[Action item]:
Copy every line of text from the records below, character for character and in the same order. Leave out the pictures.

####################

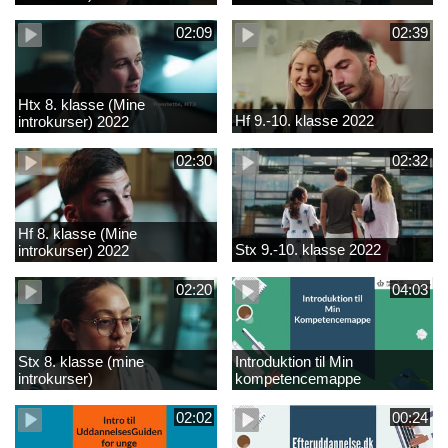
02:09
02:39
Htx 8. klasse (Mine
Hf 9.-10. klasse 2022
introkurser) 2022
02:30
02:32
Hf 8. klasse (Mine
Stx 9.-10. klasse 2022
introkurser) 2022
02:20
04:03
Stx 8. klasse (mine
Introduktion til Min
introkurser)
kompetencemappe
02:02
00:24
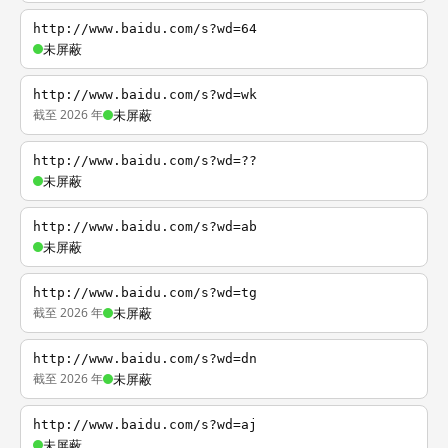
http://www.baidu.com/s?wd=64
未屏蔽
http://www.baidu.com/s?wd=wk
截至 2026 年
未屏蔽
http://www.baidu.com/s?wd=??
未屏蔽
http://www.baidu.com/s?wd=ab
未屏蔽
http://www.baidu.com/s?wd=tg
截至 2026 年
未屏蔽
http://www.baidu.com/s?wd=dn
截至 2026 年
未屏蔽
http://www.baidu.com/s?wd=aj
未屏蔽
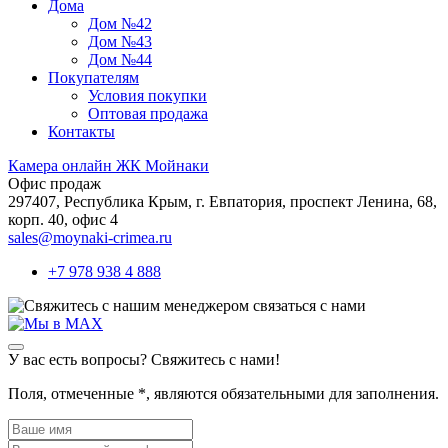
Дома
Дом №42
Дом №43
Дом №44
Покупателям
Условия покупки
Оптовая продажа
Контакты
Камера онлайн ЖК Мойнаки
Офис продаж
297407, Республика Крым,
г. Евпатория, проспект Ленина, 68,
корп. 40, офис 4
sales@moynaki-crimea.ru
+7 978 938 4 888
связаться с нами
У вас есть вопросы? Свяжитесь с нами!
Поля, отмеченные
*
, являются обязательными для заполнения.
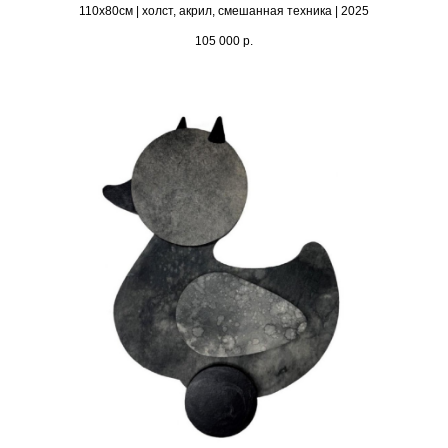
110х80см | холст, акрил, смешанная техника | 2025
105 000
р.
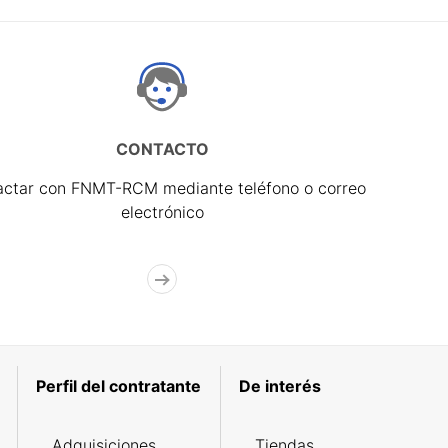
CONTACTO
actar con FNMT-RCM mediante teléfono o correo
electrónico
Perfil del contratante
De interés
Adquisiciones
Tiendas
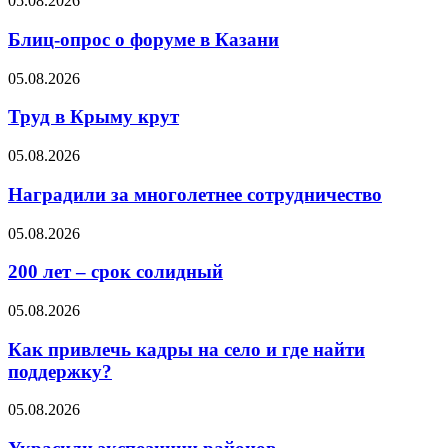
05.08.2026
Блиц-опрос о форуме в Казани
05.08.2026
Труд в Крыму крут
05.08.2026
Наградили за многолетнее сотрудничество
05.08.2026
200 лет – срок солидный
05.08.2026
Как привлечь кадры на село и где найти
поддержку?
05.08.2026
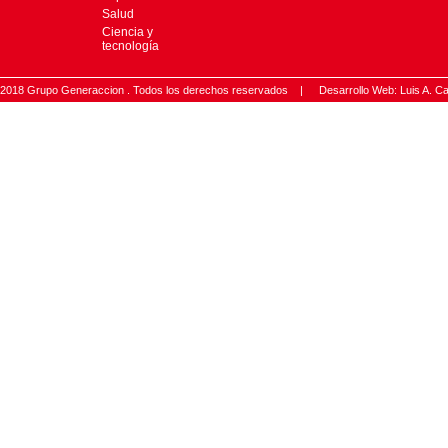
Salud
Ciencia y
tecnología
2018 Grupo Generaccion . Todos los derechos reservados |
Desarrollo Web: Luis A.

####################

[Answer area]:
02:09
02:39
Htx 8. klasse (Mine
Hf 9.-10. klasse 2022
introkurser) 2022
02:30
02:32
Hf 8. klasse (Mine
Stx 9.-10. klasse 2022
introkurser) 2022
02:20
04:03
Stx 8. klasse (mine
Introduktion til Min
introkurser)
kompetencemappe
02:02
00:24
http://www.baidu.com/s?wd=64
未屏蔽
http://www.baidu.com/s?wd=wk
截至 2026 年
未屏蔽
http://www.baidu.com/s?wd=??
未屏蔽
http://www.baidu.com/s?wd=ab
未屏蔽
http://www.baidu.com/s?wd=tg
截至 2026 年
未屏蔽
http://www.baidu.com/s?wd=dn
截至 2026 年
未屏蔽
http://www.baidu.com/s?wd=aj
未屏蔽
Дома
Дом №42
Дом №43
Дом №44
Покупателям
Условия покупки
Оптовая продажа
Контакты
Камера онлайн ЖК Мойнаки
Офис продаж
297407, Республика Крым,
г. Евпатория, проспект Ленина, 68,
корп. 40, офис 4
sales@moynaki-crimea.ru
+7 978 938 4 888
связаться с нами
У вас есть вопросы? Свяжитесь с нами!
Поля, отмеченные
*
, являются обязательными для заполнения.
110х80см | холст, акрил, смешанная техника | 2025
105 000
р.
CONTACTO
actar con FNMT-RCM mediante teléfono o correo
electrónico
Perfil del contratante
De interés
Adquisiciones
Tiendas
05.08.2026
Блиц-опрос о форуме в Казани
05.08.2026
Труд в Крыму крут
05.08.2026
Наградили за многолетнее сотрудничество
05.08.2026
200 лет – срок солидный
05.08.2026
Как привлечь кадры на село и где найти
поддержку?
05.08.2026
Salud
Ciencia y
tecnología
2018 Grupo Generaccion . Todos los derechos reservados |
Desarrollo Web: Luis A.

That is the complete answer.